Fondatrice e leader dell’organizzazione internazionale Our House per i diritti umani, Olga Karatch – giornalista, politica, attivista – ha fatto parte dell’opposizione a Lukashenko e per questo è stata classificata come “terrorista” dal Kgb bielorusso e inserita nell’elenco dei nemici del regime. Espatriata in Lituania, ha proseguito l’attività pacifista soprattutto a favore degli obiettori di coscienza, disertori, renitenti alla leva bielorussi, con la campagna “No significa No” contro la mobilitazione e la coscrizione militare, per sottrarre braccia e fucili all’esercito di Lukashenko, che si appresterebbe a preparare un secondo fronte contro l’Ucraina, a fianco della Russia di Putin.
“Questa decisione mira a screditarmi come difensora dei diritti umani – dice a caldo Olga Karatch –è un tentativo di costringermi al silenzio anche come femminista e limitare le mie attività per la pace e i diritti di chi rifiuta le armi e l’esercito”.

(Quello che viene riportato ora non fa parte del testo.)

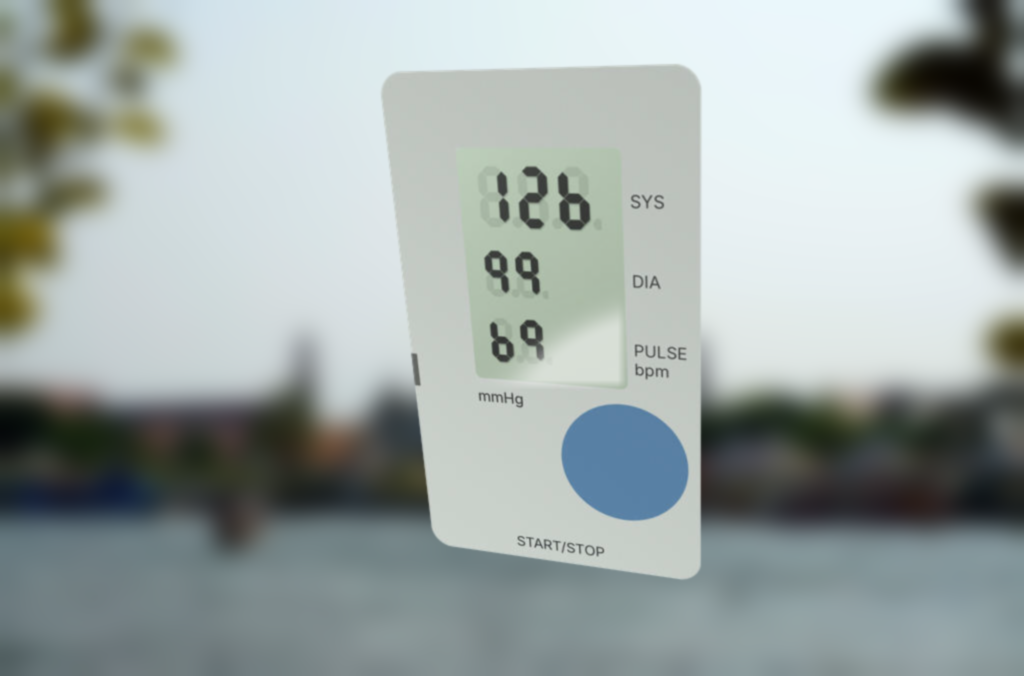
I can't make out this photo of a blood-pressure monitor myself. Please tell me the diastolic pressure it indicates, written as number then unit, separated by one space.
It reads 99 mmHg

Consola che il provvedimento di diniego non prevede un decreto di espulsione, estradizione e rimpatrio, proprio in considerazione del fatto che in Bielorussia l’attenderebbe la pena capitale, e anzi le viene rinnovato il permesso di soggiorno in Lituania per altri due anni. In qualche modo lo standard europeo viene rispettato, ma resta il fatto politico, grave, del rifiuto di protezione ad una persona minacciata, che non ha compiuto alcun reato sul territorio del’Unione Europea.

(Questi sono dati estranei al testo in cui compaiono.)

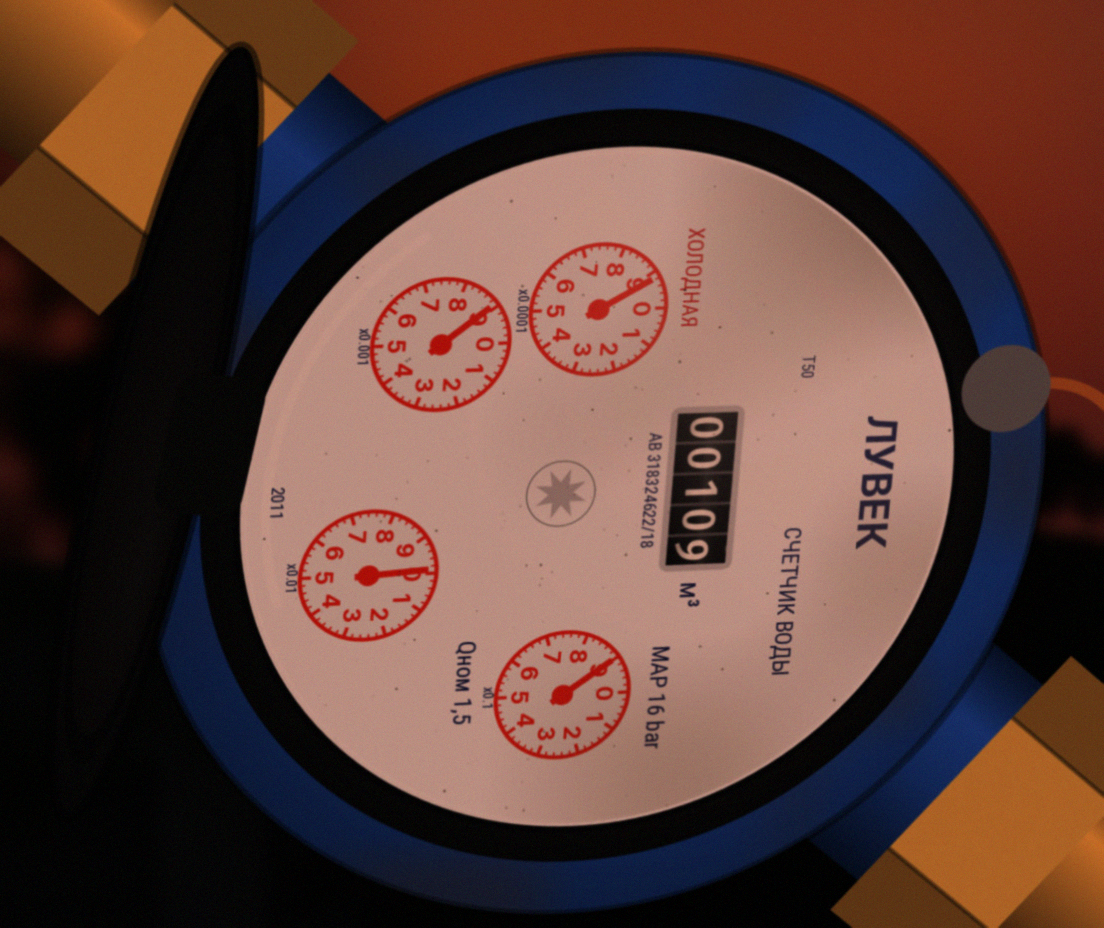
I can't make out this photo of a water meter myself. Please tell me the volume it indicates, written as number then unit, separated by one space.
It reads 108.8989 m³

La Campagna di Obiezione alla guerra ha espresso immediata solidarietà e ha garantito le risorse necessarie per la difesa legale e il ricorso alla Corte Suprema e se necessario alla Corte europea per i diritti umani, con il patrocinio dell’avvocato Nicola Canestrini, legale del Movimento Nonviolento, che subito si è messo a disposizione.
Olga Karatch rappresenta una figura di spicco del movimento pacifista europeo, insieme a Yurii Sheliazhenko anche lui proprio in questi giorni sotto attacco, accusato ingiustamente e falsamente di “giustificare la guerra di aggressione russa” e per questo sottoposto agli arresti domiciliari.
La verità è che l’obiezione di coscienza, la diserzione, la renitenza alla leva, sia in Bielorussia che in Russia come in Ucraina, sono ormai un fenomeno di massa che inizia a fare paura ad entrambi i fronti. Sottrarre persone agli eserciti, rifiutare la logica della armi, opporsi alla mobilitazione militare, è la strategia della nonviolenza, che è efficace perché senza soldati che sparano, la guerra non si può fare. È necessaria ora una azione politica che punti ad un obiettivo preciso: chiedere che l’Unione Europea e i governi nazionali (dunque anche al governo italiano) riconoscano lo status di rifugiati politici a tutti quei giovani russi, bielorussi e ucraini che rifiutano di combattere e si tolgono la divisa. La via della pace passa innanzitutto dal ripudio concreto della guerra.